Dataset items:
====
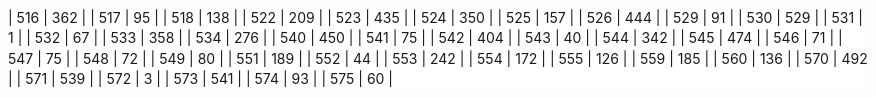 | 516                | 362     |
| 517                | 95      |
| 518                | 138     |
| 522                | 209     |
| 523                | 435     |
| 524                | 350     |
| 525                | 157     |
| 526                | 444     |
| 529                | 91      |
| 530                | 529     |
| 531                | 1       |
| 532                | 67      |
| 533                | 358     |
| 534                | 276     |
| 540                | 450     |
| 541                | 75      |
| 542                | 404     |
| 543                | 40      |
| 544                | 342     |
| 545                | 474     |
| 546                | 71      |
| 547                | 75      |
| 548                | 72      |
| 549                | 80      |
| 551                | 189     |
| 552                | 44      |
| 553                | 242     |
| 554                | 172     |
| 555                | 126     |
| 559                | 185     |
| 560                | 136     |
| 570                | 492     |
| 571                | 539     |
| 572                | 3       |
| 573                | 541     |
| 574                | 93      |
| 575                | 60      |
====
**Exercise instructions:** Reproduce the entries above exactly, though not their pictures.

**Solution for this exercise:**
 | 516                | 362     |
| 517                | 95      |
| 518                | 138     |
| 522                | 209     |
| 523                | 435     |
| 524                | 350     |
| 525                | 157     |
| 526                | 444     |
| 529                | 91      |
| 530                | 529     |
| 531                | 1       |
| 532                | 67      |
| 533                | 358     |
| 534                | 276     |
| 540                | 450     |
| 541                | 75      |
| 542                | 404     |
| 543                | 40      |
| 544                | 342     |
| 545                | 474     |
| 546                | 71      |
| 547                | 75      |
| 548                | 72      |
| 549                | 80      |
| 551                | 189     |
| 552                | 44      |
| 553                | 242     |
| 554                | 172     |
| 555                | 126     |
| 559                | 185     |
| 560                | 136     |
| 570                | 492     |
| 571                | 539     |
| 572                | 3       |
| 573                | 541     |
| 574                | 93      |
| 575                | 60      |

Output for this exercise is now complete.